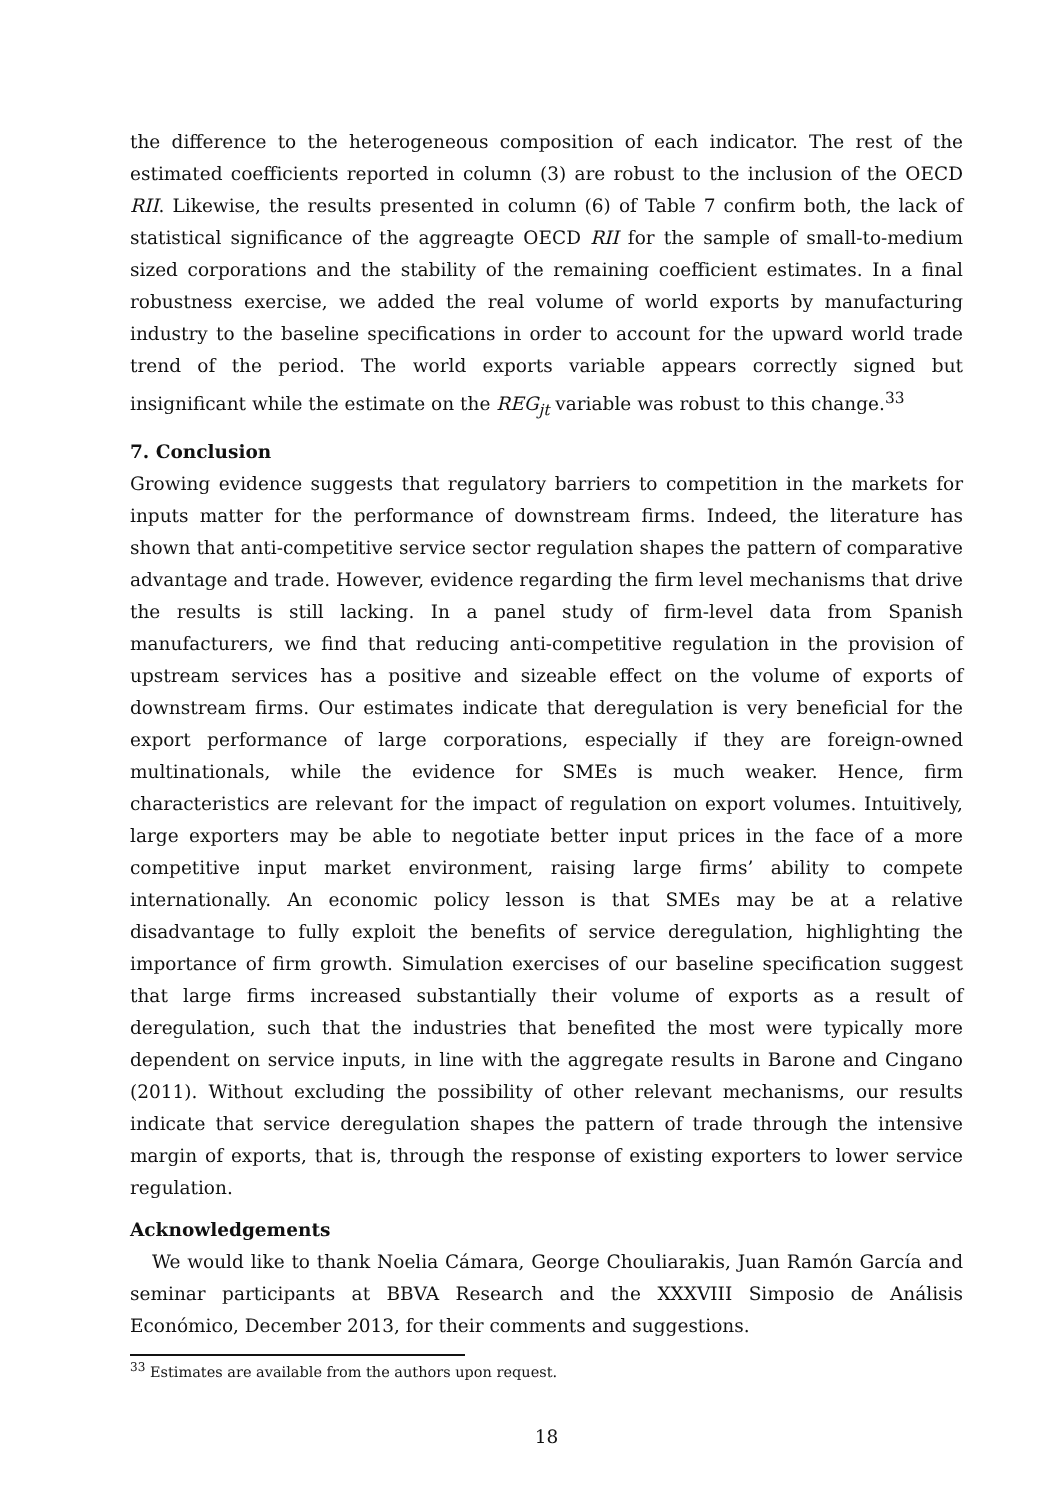the difference to the heterogeneous composition of each indicator. The rest of the estimated coefficients reported in column (3) are robust to the inclusion of the OECD RII. Likewise, the results presented in column (6) of Table 7 confirm both, the lack of statistical significance of the aggreagte OECD RII for the sample of small-to-medium sized corporations and the stability of the remaining coefficient estimates. In a final robustness exercise, we added the real volume of world exports by manufacturing industry to the baseline specifications in order to account for the upward world trade trend of the period. The world exports variable appears correctly signed but insignificant while the estimate on the REG<sub>jt</sub> variable was robust to this change.<sup>33</sup>
7. Conclusion
Growing evidence suggests that regulatory barriers to competition in the markets for inputs matter for the performance of downstream firms. Indeed, the literature has shown that anti-competitive service sector regulation shapes the pattern of comparative advantage and trade. However, evidence regarding the firm level mechanisms that drive the results is still lacking. In a panel study of firm-level data from Spanish manufacturers, we find that reducing anti-competitive regulation in the provision of upstream services has a positive and sizeable effect on the volume of exports of downstream firms. Our estimates indicate that deregulation is very beneficial for the export performance of large corporations, especially if they are foreign-owned multinationals, while the evidence for SMEs is much weaker. Hence, firm characteristics are relevant for the impact of regulation on export volumes. Intuitively, large exporters may be able to negotiate better input prices in the face of a more competitive input market environment, raising large firms’ ability to compete internationally. An economic policy lesson is that SMEs may be at a relative disadvantage to fully exploit the benefits of service deregulation, highlighting the importance of firm growth. Simulation exercises of our baseline specification suggest that large firms increased substantially their volume of exports as a result of deregulation, such that the industries that benefited the most were typically more dependent on service inputs, in line with the aggregate results in Barone and Cingano (2011). Without excluding the possibility of other relevant mechanisms, our results indicate that service deregulation shapes the pattern of trade through the intensive margin of exports, that is, through the response of existing exporters to lower service regulation.
Acknowledgements
We would like to thank Noelia Cámara, George Chouliarakis, Juan Ramón García and seminar participants at BBVA Research and the XXXVIII Simposio de Análisis Económico, December 2013, for their comments and suggestions.
<sup>33</sup> Estimates are available from the authors upon request.
18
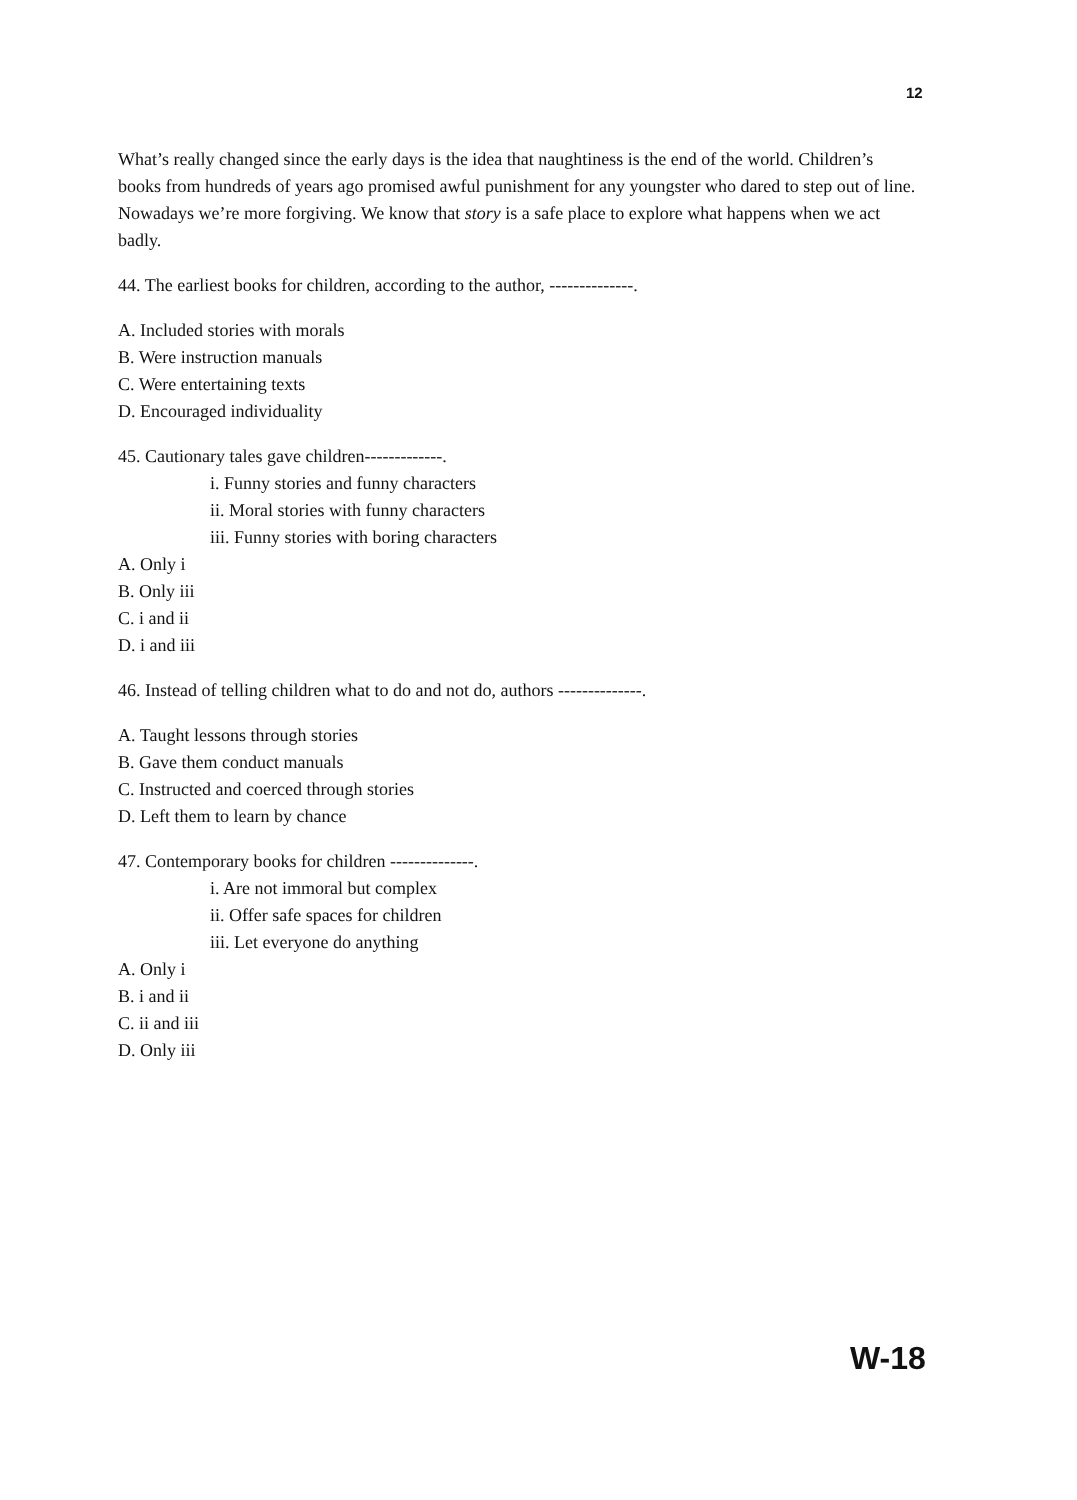12
What’s really changed since the early days is the idea that naughtiness is the end of the world. Children’s books from hundreds of years ago promised awful punishment for any youngster who dared to step out of line. Nowadays we’re more forgiving. We know that story is a safe place to explore what happens when we act badly.
44. The earliest books for children, according to the author, --------------.
A. Included stories with morals
B. Were instruction manuals
C. Were entertaining texts
D. Encouraged individuality
45. Cautionary tales gave children-------------.
i. Funny stories and funny characters
ii. Moral stories with funny characters
iii. Funny stories with boring characters
A. Only i
B. Only iii
C. i and ii
D. i and iii
46. Instead of telling children what to do and not do, authors --------------.
A. Taught lessons through stories
B. Gave them conduct manuals
C. Instructed and coerced through stories
D. Left them to learn by chance
47. Contemporary books for children --------------.
i. Are not immoral but complex
ii. Offer safe spaces for children
iii. Let everyone do anything
A. Only i
B. i and ii
C. ii and iii
D. Only iii
W-18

##########

• [Work request] Where a line in the listing above contains "what", copy that line.

• [Answer to this problem]
What’s really changed since the early days is the idea that naughtiness is the end of the world. Children’s books from hundreds of years ago promised awful punishment for any youngster who dared to step out of line. Nowadays we’re more forgiving. We know that story is a safe place to explore what happens when we act badly.
46. Instead of telling children what to do and not do, authors --------------.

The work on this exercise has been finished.